TEXTO>

■ ■ ■ ■ ■ ■ ■

O governo do presidente Luiz Inácio Lula da Silva caminha para encerrar seu terceiro mandato com um marco expressivo de forma negativa na política fiscal. Em dois anos, a gestão federal implementou ao menos 28 medidas que resultaram no aumento de tributos, impactando diferentes setores da economia e elevando a arrecadação a níveis históricos.
Aumento de impostos atinge diversos setores
Entre as principais mudanças adotadas estão a elevação de alíquotas sobre importações, criação de novas cobranças relacionadas ao setor de petróleo, reajustes em tributos como PIS/Cofins e IOF, além da retirada de incentivos fiscais que antes beneficiavam segmentos produtivos.
O conjunto dessas ações contribuiu diretamente para ampliar a receita federal, refletindo uma estratégia de reforço de caixa em meio a desafios fiscais enfrentados pelo país.
Em 2024, o Brasil registrou arrecadação federal de R$ 2,65 trilhões, o maior valor já contabilizado. O montante representa crescimento real de 9,62% em relação ao ano anterior, já considerando a inflação.
Com isso, a carga tributária consolidada chegou a 34,2% do Produto Interno Bruto, atingindo o ponto mais alto da série histórica.
Os gastos do governo federal também cresceram significativamente, alcançando o equivalente a 32,2% do PIB. O resultado foi um déficit primário de R$ 43 bilhões ao final de 2024.
Ao longo dos três anos de gestão, o volume de despesas superou em R$ 324 bilhões a meta fiscal estabelecida, sem que fosse atingido o objetivo de zerar o déficit das contas públicas.

■ ■ ■ ■ ■ ■ ■

TAREFAS>
1. No texto sobre a carga tributária, como fica em forma de lista o parágrafo que começa com "Entre as principais mudanças"?
2. Transcreva do texto sobre a carga tributária o trecho que começa em "Em 2024, o Brasil" e segue até "final de 2024.".

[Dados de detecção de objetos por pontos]
■ ■ ■ ■ ■ ■ ■

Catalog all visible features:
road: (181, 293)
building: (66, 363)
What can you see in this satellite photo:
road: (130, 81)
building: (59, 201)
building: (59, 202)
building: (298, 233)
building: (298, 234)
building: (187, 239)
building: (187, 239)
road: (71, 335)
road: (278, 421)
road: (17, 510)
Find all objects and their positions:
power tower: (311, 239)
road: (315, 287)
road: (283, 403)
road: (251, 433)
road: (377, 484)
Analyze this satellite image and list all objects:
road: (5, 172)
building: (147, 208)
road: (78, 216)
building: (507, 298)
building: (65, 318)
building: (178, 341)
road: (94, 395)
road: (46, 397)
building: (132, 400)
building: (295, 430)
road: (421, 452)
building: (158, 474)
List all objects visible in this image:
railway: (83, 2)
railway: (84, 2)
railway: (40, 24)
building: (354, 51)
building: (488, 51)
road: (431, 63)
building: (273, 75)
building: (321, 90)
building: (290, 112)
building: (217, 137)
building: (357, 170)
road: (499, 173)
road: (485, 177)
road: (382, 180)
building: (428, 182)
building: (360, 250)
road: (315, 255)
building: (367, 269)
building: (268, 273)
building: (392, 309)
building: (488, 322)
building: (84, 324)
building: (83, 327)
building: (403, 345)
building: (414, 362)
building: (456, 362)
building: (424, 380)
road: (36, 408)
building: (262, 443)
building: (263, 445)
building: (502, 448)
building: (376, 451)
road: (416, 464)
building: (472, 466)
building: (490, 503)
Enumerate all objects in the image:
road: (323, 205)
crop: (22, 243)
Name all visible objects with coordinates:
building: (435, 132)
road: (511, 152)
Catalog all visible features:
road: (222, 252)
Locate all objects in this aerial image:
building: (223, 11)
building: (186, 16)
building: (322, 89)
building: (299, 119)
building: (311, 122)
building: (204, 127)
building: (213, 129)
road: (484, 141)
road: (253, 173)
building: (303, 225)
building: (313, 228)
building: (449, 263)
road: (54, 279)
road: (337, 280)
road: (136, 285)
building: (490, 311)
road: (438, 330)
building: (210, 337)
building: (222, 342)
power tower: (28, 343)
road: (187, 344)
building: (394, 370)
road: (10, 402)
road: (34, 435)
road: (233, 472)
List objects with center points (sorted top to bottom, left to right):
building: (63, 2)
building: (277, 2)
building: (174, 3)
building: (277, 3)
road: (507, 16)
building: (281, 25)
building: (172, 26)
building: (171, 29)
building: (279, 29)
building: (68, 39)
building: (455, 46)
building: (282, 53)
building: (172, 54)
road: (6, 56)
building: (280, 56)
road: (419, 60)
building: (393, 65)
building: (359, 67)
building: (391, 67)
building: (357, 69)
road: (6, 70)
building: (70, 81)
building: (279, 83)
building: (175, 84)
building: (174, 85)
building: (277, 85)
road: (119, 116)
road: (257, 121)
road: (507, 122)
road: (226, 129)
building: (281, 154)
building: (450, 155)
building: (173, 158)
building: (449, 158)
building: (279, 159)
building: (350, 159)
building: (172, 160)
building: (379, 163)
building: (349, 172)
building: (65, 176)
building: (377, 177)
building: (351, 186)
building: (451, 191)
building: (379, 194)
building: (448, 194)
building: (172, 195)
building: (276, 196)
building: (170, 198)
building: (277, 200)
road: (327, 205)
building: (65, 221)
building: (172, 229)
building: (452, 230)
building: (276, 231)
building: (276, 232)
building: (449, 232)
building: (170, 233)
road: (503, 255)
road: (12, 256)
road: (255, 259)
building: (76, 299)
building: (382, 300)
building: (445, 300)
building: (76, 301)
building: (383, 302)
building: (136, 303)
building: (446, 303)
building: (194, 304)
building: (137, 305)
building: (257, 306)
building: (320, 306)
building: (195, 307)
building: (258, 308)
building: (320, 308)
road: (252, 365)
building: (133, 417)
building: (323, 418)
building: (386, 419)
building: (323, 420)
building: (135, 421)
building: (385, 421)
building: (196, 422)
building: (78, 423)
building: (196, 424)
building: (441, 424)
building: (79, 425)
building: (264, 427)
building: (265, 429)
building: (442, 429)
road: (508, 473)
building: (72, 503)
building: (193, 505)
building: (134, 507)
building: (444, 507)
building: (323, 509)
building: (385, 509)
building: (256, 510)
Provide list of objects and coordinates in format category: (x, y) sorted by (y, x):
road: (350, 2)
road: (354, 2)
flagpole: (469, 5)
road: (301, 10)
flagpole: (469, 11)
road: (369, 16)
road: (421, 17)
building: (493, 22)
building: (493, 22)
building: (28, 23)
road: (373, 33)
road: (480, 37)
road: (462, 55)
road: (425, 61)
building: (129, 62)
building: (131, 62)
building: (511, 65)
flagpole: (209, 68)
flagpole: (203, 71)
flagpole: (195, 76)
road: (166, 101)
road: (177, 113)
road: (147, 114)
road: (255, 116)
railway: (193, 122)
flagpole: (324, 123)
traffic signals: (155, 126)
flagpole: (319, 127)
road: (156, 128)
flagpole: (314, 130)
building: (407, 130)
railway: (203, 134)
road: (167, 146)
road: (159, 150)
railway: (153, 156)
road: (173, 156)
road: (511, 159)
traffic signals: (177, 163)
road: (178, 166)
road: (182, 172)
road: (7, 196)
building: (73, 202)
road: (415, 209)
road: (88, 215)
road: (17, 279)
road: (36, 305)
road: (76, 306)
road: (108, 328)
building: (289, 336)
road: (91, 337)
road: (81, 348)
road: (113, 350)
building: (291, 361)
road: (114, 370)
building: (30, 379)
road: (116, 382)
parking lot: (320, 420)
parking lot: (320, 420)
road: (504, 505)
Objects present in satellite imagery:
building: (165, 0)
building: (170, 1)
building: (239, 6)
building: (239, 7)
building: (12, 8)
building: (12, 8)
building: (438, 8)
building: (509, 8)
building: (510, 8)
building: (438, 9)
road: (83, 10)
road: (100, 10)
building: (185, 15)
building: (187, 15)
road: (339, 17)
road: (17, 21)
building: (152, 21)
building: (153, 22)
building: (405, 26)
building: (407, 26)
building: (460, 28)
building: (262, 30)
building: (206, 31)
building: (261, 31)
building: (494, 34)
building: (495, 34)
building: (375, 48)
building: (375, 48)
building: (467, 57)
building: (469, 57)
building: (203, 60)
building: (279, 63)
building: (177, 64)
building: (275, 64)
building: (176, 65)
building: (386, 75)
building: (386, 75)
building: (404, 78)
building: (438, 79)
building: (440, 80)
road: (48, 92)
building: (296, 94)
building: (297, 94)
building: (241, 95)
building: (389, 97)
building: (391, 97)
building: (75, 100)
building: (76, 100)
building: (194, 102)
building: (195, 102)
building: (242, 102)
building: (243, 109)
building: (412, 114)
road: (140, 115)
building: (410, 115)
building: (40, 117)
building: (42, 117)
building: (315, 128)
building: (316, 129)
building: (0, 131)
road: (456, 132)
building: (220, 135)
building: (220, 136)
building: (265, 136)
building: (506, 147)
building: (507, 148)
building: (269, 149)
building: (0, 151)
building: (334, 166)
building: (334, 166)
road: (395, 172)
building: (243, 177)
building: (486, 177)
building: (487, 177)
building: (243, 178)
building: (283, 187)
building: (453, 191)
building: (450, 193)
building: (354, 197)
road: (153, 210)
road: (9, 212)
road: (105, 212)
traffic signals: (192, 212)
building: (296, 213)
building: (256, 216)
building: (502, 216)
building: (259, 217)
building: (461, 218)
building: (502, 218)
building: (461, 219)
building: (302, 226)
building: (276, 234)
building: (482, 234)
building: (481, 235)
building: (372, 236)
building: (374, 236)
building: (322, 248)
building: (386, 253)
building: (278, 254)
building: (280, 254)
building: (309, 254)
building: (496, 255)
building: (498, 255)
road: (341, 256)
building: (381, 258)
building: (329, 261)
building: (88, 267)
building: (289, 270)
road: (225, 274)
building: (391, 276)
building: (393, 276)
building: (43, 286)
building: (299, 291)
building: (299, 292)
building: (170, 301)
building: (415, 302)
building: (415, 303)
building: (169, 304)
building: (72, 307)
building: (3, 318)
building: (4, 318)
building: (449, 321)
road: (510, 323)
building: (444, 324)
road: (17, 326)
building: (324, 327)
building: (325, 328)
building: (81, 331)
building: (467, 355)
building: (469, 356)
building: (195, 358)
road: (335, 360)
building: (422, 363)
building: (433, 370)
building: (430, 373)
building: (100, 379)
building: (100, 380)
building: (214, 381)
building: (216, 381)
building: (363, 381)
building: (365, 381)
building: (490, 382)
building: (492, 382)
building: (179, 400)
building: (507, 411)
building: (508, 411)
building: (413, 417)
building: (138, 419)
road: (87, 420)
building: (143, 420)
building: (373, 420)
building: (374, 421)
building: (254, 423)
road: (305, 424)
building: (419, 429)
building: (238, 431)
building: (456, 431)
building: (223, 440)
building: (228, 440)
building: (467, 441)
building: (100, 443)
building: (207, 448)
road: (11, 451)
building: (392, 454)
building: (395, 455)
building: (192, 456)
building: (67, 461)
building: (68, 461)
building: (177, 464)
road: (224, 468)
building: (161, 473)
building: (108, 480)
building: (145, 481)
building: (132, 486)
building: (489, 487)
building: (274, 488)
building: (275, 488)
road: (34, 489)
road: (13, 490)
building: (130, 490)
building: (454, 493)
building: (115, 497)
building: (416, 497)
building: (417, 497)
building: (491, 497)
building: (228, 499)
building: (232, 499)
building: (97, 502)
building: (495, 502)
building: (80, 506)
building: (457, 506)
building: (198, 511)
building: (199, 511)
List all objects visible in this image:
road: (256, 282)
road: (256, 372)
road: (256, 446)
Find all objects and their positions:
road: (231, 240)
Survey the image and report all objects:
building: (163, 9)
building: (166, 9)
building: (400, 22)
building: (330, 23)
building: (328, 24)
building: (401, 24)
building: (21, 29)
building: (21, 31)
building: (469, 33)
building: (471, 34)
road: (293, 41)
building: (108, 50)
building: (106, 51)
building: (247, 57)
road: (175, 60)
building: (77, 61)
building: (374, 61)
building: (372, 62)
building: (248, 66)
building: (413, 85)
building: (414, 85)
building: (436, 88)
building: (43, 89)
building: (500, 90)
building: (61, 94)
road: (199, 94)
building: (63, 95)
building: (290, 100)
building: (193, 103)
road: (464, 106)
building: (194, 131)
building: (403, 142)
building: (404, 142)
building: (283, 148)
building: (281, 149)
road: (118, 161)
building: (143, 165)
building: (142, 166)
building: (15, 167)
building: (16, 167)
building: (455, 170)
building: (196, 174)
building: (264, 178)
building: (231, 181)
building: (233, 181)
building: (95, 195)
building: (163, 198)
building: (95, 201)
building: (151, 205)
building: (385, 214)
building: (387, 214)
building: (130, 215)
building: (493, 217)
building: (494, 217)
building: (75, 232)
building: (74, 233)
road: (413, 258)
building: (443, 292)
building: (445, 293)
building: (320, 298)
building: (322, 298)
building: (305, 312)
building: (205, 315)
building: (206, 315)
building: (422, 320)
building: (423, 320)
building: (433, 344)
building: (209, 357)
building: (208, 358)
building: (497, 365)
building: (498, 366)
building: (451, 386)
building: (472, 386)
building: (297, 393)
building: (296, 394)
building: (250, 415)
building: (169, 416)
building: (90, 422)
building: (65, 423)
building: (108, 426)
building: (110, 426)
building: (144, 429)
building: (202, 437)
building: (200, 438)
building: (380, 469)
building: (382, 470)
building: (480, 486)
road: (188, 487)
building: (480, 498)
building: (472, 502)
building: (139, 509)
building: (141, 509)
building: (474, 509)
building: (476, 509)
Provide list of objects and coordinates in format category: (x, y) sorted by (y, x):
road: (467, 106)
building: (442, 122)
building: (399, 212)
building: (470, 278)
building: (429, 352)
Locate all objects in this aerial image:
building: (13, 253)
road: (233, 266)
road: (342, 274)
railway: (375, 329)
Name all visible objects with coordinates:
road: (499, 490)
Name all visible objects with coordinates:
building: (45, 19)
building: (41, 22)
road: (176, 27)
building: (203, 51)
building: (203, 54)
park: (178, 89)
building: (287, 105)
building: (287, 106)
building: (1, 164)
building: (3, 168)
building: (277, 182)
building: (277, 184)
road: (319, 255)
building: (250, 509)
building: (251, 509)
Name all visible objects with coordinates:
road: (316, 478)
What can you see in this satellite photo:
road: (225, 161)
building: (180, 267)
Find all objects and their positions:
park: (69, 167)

■ ■ ■ ■ ■ ■ ■

RESPOSTAS POR TAREFA>
1.
- Elevação de alíquotas sobre importações
- Criação de novas cobranças ligadas ao setor de petróleo
- Reajustes em tributos como PIS/Cofins e IOF
- Retirada de incentivos fiscais que beneficiavam segmentos produtivos

2.
Em 2024, o Brasil registrou arrecadação federal de R$ 2,65 trilhões, o maior valor já contabilizado. O montante representa crescimento real de 9,62% em relação ao ano anterior, já considerando a inflação.
Com isso, a carga tributária consolidada chegou a 34,2% do Produto Interno Bruto, atingindo o ponto mais alto da série histórica.
Os gastos do governo federal também cresceram significativamente, alcançando o equivalente a 32,2% do PIB. O resultado foi um déficit primário de R$ 43 bilhões ao final de 2024.